**PROBLEM:** Quote the data below in full, minus the images.

BEGIN DATASET EXTRACT

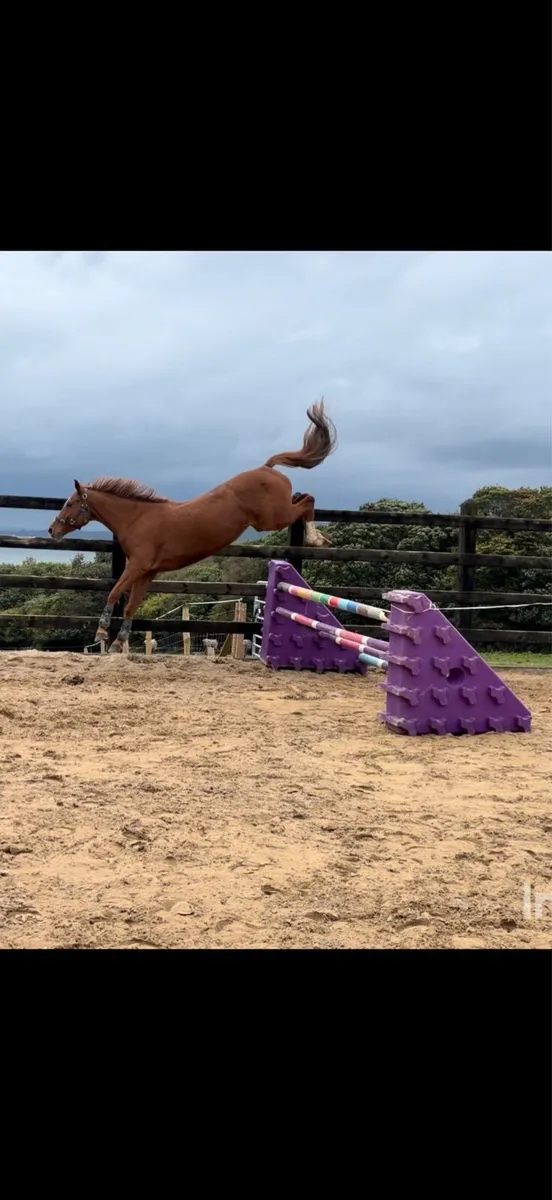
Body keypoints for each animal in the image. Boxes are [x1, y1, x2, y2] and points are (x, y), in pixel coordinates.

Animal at [48, 400, 337, 654]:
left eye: (70, 503)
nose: (52, 530)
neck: (137, 518)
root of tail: (268, 468)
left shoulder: (137, 567)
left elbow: (113, 593)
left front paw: (101, 634)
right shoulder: (146, 572)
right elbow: (130, 606)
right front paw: (118, 644)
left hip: (271, 519)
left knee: (307, 501)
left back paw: (317, 539)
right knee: (305, 499)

END DATASET EXTRACT

**TASK RESPONSE:**
Body keypoints for each animal in the image. Boxes are [x1, y1, x2, y2] and points are (x, y), in pixel coordinates.

Animal at [48, 400, 337, 654]:
left eye: (70, 503)
nose: (52, 530)
neck: (137, 518)
root of tail: (268, 468)
left shoulder: (137, 567)
left elbow: (113, 593)
left front paw: (101, 634)
right shoulder: (146, 572)
right elbow: (130, 606)
right front paw: (118, 644)
left hip: (271, 519)
left knee: (307, 501)
left back paw: (317, 539)
right knee: (305, 499)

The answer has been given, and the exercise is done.